Here's an extract from I Used to Know That: Literature that shows what some great authors thought of some of their compatriots:
- "I cannot stand Tolstoy, and reading him was the most boring literary duty I ever had to perform, his philosophy and his sense of life are not merely mistaken, but evil, and yet, from a purely literary viewpoint, on his own terms, I have to evaluate him as a good writer." --Ayn Rand.
- "Poor Faulkner. Dow he really think big emotions come from big words? He thinks I don't know the ten-dollar words. I know them all right.
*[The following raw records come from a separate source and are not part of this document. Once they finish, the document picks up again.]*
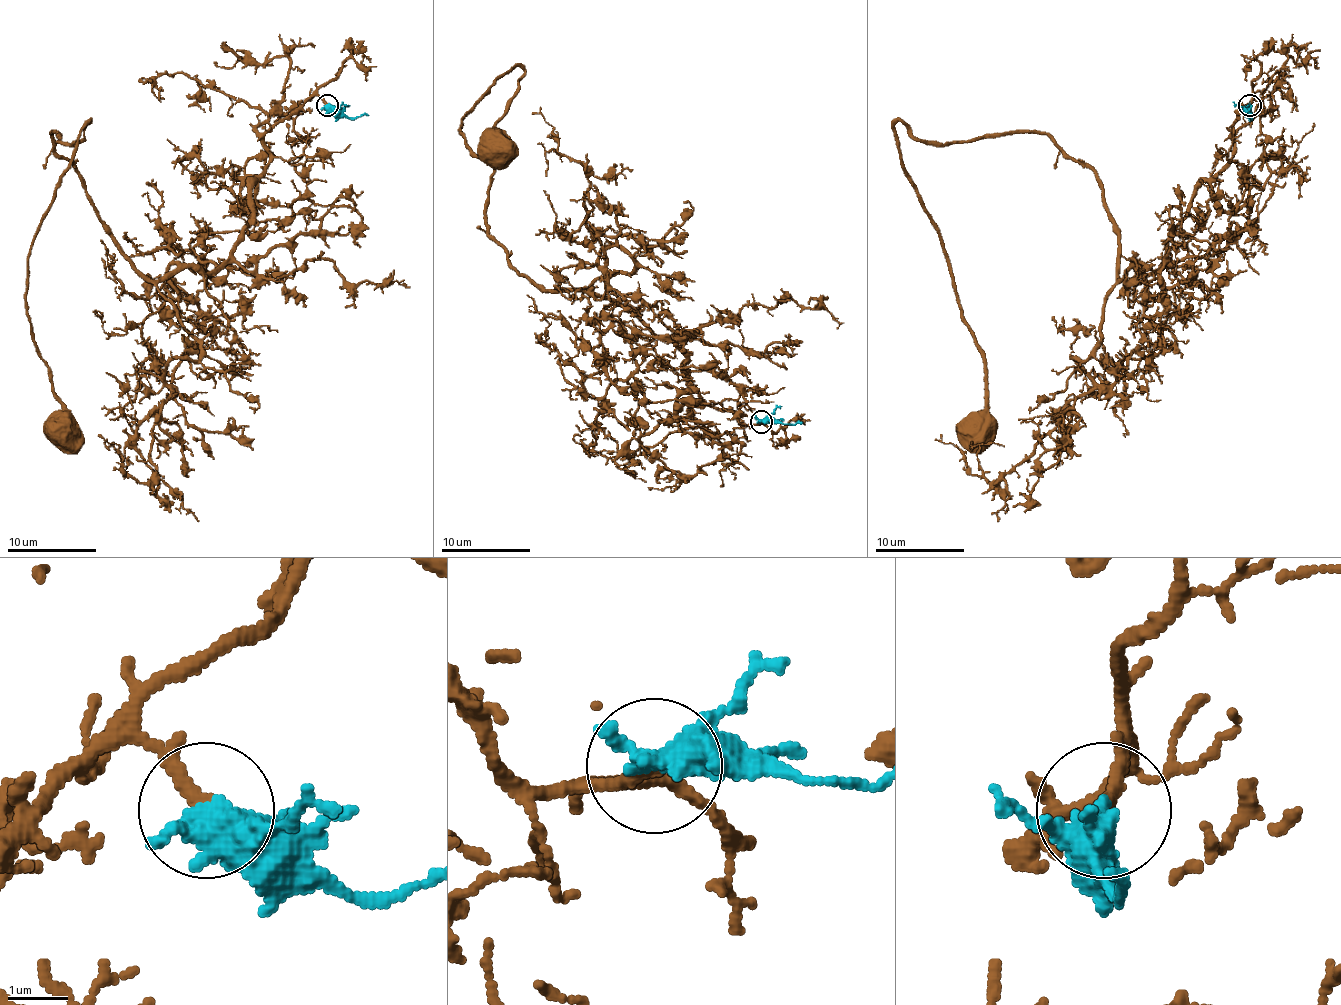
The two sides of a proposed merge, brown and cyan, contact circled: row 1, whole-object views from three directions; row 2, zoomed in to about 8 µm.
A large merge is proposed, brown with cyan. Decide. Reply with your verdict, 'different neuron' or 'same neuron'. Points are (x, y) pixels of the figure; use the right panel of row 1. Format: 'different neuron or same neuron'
same neuron

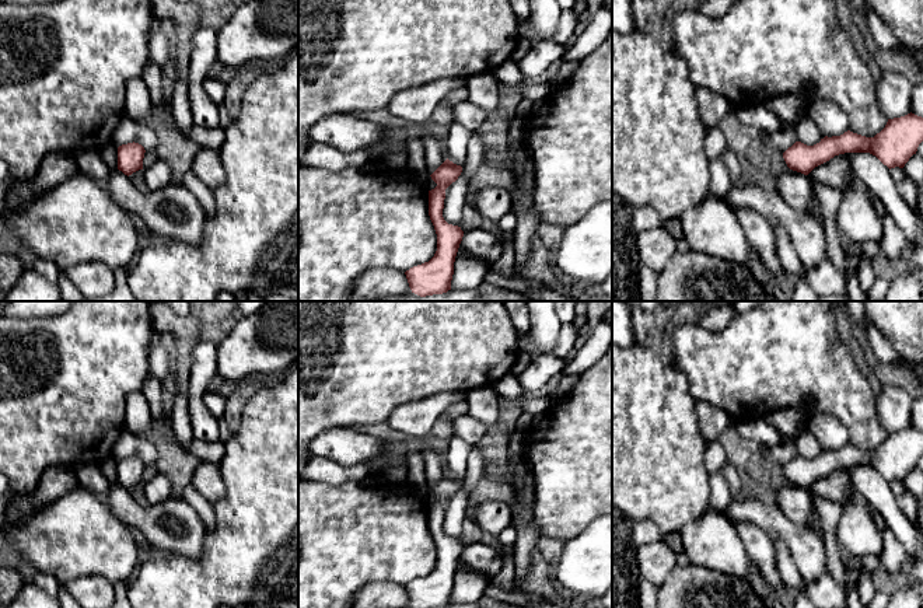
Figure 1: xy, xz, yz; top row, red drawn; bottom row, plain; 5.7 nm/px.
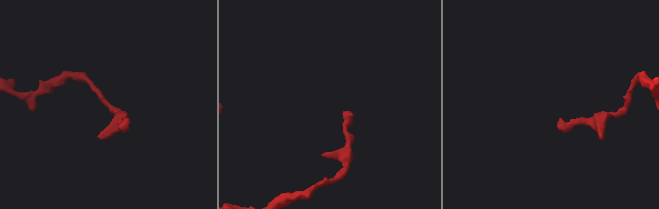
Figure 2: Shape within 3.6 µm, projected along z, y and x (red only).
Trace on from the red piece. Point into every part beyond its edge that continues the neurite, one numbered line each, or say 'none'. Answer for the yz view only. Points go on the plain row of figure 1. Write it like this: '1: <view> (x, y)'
none

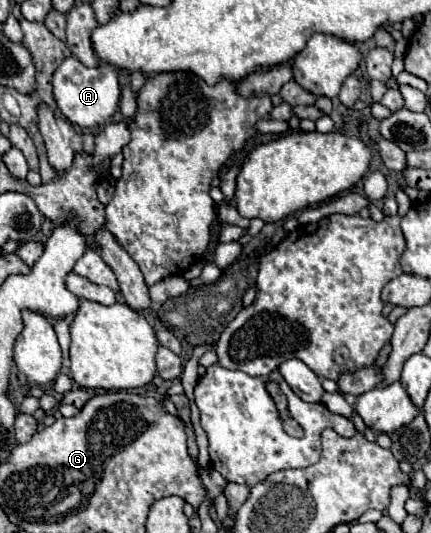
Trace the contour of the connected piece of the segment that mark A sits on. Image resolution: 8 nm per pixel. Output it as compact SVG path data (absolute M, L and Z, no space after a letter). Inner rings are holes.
M65 59L53 75L53 95L61 113L79 127L97 127L111 119L119 105L119 69L113 65L101 65L95 69L85 67L79 59Z

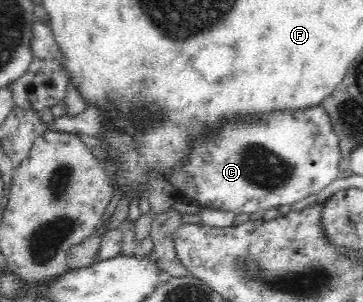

But there are older and simpler and better words, and those are the ones I use." --Ernest Hemingway, having been informed that William Faulkner believed Hemingway "had no courage" and "had never been known to use a word that might send the reader to the dictionary."
- "That's not writing, that's typing." --Truman Capote on Jack Kerouac's On The Road.
- "This is not at all bad, except as prose." --Gore Vidal on Herman Wouk's The Winds of War.
- "At certain points, reading the work can even be said to resemble the act of making love to a three-hundred-pound woman. Once she gets on top, it's over. Fall in love, or be asphyxiated." --Norman Mailer, on Tom Wolfe's A Man in Full.
- "No more than the greatest mind ever to stay in prep school." --Norman Mailer, on J. Salinger.
- "Every word she writes is a lie, including 'and' and 'the'." --Mary McCarthy on Lillian Hellman.
- "The characters are nearly indistinguishable. A man in a wheelchair cannot just be a man in a wheelchair; he must be a vehicle to help a lame metaphor get around. Such is the method of the Well-Crafted Short Story." --Colson Whitehead on Richard Frost's short-story collection A Multitude of Sings (Two years later, Ford responded by spitting on Whitehead).